28. Sorting
Like searching, sorting is a classic problem
Everyone has sorted things before
The problem is well understood
But how much time has been spent really analyzing the process of sorting?
Perhaps even more interesting, until relatively recently, humans have been pretty terrible at it
There are many sorting algorithms out there
They will work different ways, but result in sorted collections
Some will more or less be the same in terms of the amount of computation required
And some will be much better than others
Note
Most of the sorting images are taken directly from their wikipedia articles. Click the image to visit their respective pages.
28.1. Sorting Problem
Given a collection of things
Numbers
Strings
People
Car Parts
The goal is to arrange the collection of things such that they are in order
28.1.1. Order
What in order means however will depend on what is being sorted
For example
Numbers come with an intrinsic ordering
Java uses the Natural Order
“This ordering is referred to as the class’s natural ordering, and the class’s compareTo method is referred to as its natural comparison method.”
Strings could be ordered alphabetically
Perhaps by length?
Sort people based on height
Or age?
Or month and day of birthday?
Car Parts by mass?
Or production code?
Date they were made?
Volume?
The amount of dust particles on the surface?

[Data excerpts]

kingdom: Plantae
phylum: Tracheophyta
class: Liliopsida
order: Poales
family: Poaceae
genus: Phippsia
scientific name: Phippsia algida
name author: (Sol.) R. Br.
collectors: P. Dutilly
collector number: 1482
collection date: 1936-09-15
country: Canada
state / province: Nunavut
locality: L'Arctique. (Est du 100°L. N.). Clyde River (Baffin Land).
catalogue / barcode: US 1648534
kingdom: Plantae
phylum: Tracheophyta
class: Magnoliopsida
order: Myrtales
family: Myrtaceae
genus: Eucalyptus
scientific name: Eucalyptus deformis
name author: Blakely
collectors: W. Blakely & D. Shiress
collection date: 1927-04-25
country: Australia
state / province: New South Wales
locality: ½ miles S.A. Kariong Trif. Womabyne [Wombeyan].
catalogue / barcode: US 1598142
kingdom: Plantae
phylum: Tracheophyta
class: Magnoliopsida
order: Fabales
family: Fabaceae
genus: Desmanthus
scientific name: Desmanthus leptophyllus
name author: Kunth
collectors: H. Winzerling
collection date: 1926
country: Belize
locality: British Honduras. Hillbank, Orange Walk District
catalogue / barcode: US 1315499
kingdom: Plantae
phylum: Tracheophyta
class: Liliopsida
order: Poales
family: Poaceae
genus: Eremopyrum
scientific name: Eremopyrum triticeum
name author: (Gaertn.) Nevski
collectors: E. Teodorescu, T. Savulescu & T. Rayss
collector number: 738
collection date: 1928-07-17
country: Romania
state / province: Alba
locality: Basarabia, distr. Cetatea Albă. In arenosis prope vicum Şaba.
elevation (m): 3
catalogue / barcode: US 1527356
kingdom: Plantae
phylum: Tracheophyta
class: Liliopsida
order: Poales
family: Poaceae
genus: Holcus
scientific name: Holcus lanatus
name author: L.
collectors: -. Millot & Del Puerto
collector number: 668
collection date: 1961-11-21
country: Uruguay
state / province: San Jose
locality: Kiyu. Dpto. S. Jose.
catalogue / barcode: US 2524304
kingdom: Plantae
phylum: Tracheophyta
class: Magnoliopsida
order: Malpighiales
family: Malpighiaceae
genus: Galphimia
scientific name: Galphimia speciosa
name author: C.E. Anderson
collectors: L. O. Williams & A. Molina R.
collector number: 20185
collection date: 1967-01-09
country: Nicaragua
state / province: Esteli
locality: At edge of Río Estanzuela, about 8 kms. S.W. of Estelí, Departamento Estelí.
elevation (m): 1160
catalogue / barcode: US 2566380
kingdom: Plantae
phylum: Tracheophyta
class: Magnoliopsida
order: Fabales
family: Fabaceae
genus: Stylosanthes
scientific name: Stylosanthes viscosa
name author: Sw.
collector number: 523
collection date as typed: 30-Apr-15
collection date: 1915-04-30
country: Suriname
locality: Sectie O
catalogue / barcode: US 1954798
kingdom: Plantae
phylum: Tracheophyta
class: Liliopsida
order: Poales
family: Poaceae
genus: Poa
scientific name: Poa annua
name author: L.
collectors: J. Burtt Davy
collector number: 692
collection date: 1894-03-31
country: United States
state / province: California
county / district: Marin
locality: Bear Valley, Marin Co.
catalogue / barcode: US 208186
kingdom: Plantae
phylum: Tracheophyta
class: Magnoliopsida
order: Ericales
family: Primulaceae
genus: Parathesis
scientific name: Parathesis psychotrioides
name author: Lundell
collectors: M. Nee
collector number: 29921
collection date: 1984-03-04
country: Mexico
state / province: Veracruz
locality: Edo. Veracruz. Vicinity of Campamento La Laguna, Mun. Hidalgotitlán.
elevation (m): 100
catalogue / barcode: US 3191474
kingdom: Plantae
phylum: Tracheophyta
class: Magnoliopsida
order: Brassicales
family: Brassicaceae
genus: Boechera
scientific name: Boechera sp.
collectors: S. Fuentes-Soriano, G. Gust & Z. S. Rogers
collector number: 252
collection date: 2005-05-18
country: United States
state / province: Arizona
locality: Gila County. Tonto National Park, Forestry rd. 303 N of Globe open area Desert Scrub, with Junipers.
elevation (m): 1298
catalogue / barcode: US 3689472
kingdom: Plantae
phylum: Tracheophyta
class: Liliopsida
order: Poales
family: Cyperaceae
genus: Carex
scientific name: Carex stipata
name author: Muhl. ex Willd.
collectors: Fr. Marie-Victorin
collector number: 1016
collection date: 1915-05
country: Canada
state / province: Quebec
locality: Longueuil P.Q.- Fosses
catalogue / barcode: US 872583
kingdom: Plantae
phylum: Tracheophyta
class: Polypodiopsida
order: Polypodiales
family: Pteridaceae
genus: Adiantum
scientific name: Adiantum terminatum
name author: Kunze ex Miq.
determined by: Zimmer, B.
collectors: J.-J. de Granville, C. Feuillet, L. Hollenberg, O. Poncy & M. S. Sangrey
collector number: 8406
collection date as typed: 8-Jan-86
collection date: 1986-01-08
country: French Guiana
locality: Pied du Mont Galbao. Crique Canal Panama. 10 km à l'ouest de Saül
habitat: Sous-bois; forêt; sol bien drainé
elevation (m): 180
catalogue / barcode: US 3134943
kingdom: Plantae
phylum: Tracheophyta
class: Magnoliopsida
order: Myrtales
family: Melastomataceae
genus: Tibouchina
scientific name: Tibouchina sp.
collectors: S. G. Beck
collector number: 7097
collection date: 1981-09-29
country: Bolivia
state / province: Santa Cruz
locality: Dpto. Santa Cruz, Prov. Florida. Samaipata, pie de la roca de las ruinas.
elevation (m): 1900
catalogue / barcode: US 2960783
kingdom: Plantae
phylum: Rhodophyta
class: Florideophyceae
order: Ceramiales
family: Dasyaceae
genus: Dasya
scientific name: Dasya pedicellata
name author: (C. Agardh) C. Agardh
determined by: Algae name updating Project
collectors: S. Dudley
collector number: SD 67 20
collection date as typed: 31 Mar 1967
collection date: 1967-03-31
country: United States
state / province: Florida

SET TASK A:
Below the heading "Sorting Problem," the sorting notes list some kinds of things that could make up a collection to be sorted. Name every one of those kinds.
SET TASK B:
Duplicate the part of the sorting notes that opens with the words containing "28. Sorting" and closes with "process of sorting?".
SET TASK C:
Pick up the sorting notes from where they stop and keep writing them.

REPLY A:
Numbers, Strings, People, Car Parts

REPLY B:
28. Sorting
Like searching, sorting is a classic problem
Everyone has sorted things before
The problem is well understood
But how much time has been spent really analyzing the process of sorting?

REPLY C:
With numbers, there’s no need to ask
But with other things, a well defined ordering is needed for the things
The things themselves have the order-ness property, not a sorting algorithm
The orderness has already been discussed a few times in the context of an ordered bag and binary search tree
More complex orderings can also be defined
For example, comparing things based on multiple values
For example, sorting music by artist and year
Note
For ease, numbers are used in the examples, but the ideas are generalizable to other things if they have a defined order.
Here, a collection of numbers is considered ordered if and only if the elements are monotonically increasing. This is just fancy way of saying the numbers are always increasing or are equal, but never decreasing. For example:
\(1, 2, 3, 5, 5, 6, 8, 8, 8, 9\)
28.2. Bogosort
Here’s a fun idea
Given a function called
isSorted(collection)
that returns true if the collection is sorted and false otherwise\(O(n)\)
And given another function called
shuffle(collection)
that randomly shuffles the collection\(O(n)\)
Think of shuffling a deck of cards
The algorithm is then:
while not isSorted(collection): shuffle(collection)
Best case scenario, get luck with the collection already being sorted —
isSorted
is called only onceWorst case is… forever?
It’s possible to get really unlucky and shuffle the elements such that they are the same not in order order every time
This is obviously not a particularly great sorting algorithm in terms of the computation required
If \(n\) is very small, there’s a reasonable chance to end up with a sorted collection after a while
But to put things into perspective, there are a total \(8.0658175x10^{67}\) permutations of a deck of 52 cards
!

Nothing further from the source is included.